Le casting brille par la présence de Leonardo DiCaprio et Claire Danes, dont les performances captivantes donnent vie à ce couple maudit avec une intensité et une fragilité touchantes. Leur alchimie à l'écran est indéniable, insufflant au récit une authenticité et une émotion qui transcendent le cadre atypique. Toutefois, ce choix de modernité n'est pas sans conséquences. Le mélange d'éléments classiques et contemporains parfois s'harmonise avec une étonnante efficacité, mais il arrive aussi qu'il crée une dissonance qui peut détourner de l'essence tragique de l'histoire.
La direction artistique et les costumes, imaginés avec une audace qui frise parfois l'extravagance, apportent une dimension visuelle époustouflante au film. La musique, élément central de la trilogie du rideau rouge de Luhrmann, joue ici encore un rôle prépondérant, tissant une bande-son éclectique qui accompagne les hauts et les bas émotionnels du récit. Cependant, cette même audace visuelle et sonore peut par moments écraser le texte de Shakespeare, rendant certaines scènes plus confuses qu'éclairantes.
L'approche de Luhrmann envers le texte classique est à la fois sa plus grande force et sa principale faiblesse. En conservant le dialogue original, il rend hommage à l'œuvre de Shakespeare, mais cette fidélité peut paradoxalement aliéner certains spectateurs, perdus entre deux époques. D'autre part, cette juxtaposition audacieuse révèle des thèmes universels et intemporels, tels que l'amour, la haine, et le destin, qui résonnent toujours, quel que soit le cadre.
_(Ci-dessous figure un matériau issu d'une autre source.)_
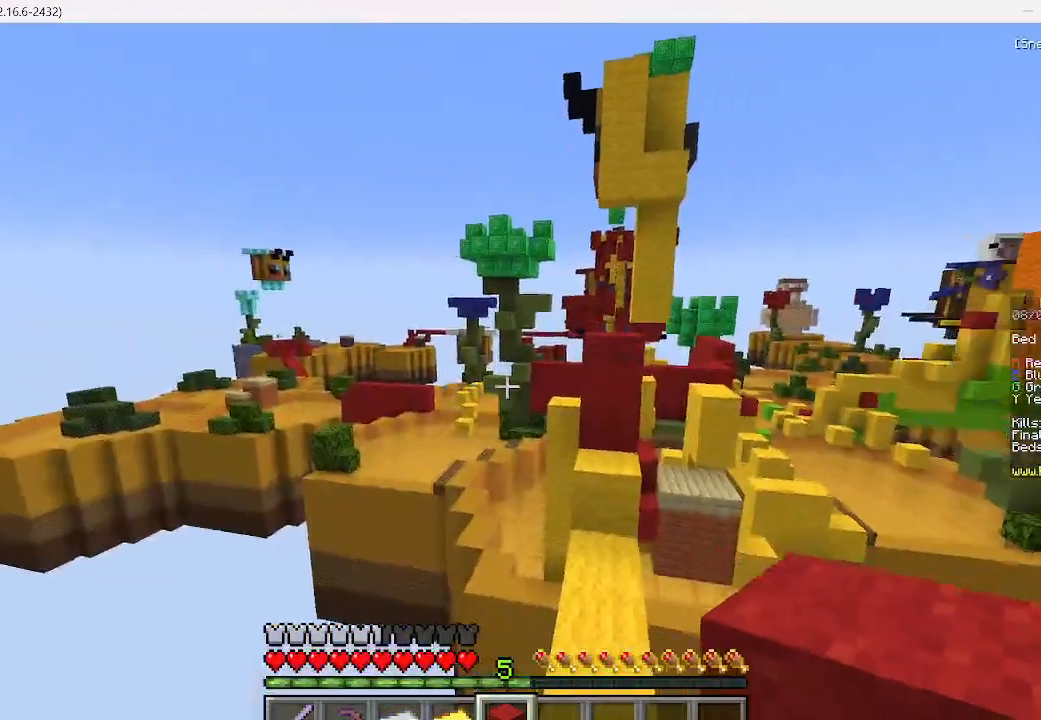
{"keys": [], "mouse": [], "events": []}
"Roméo + Juliette" se distingue par son ambition et sa créativité, mais n'échappe pas à une certaine incohérence dans son ensemble. Le film est un kaléidoscope de brillance et d'excès, où chaque scène oscille entre le coup de génie et le caprice esthétique. C'est cette même irrégularité qui, bien qu'elle en fasse une expérience inoubliable, empêche l'œuvre d'atteindre la perfection. Elle invite à une réflexion sur la manière dont les classiques peuvent être revisités et sur les limites de l'expérimentation artistique.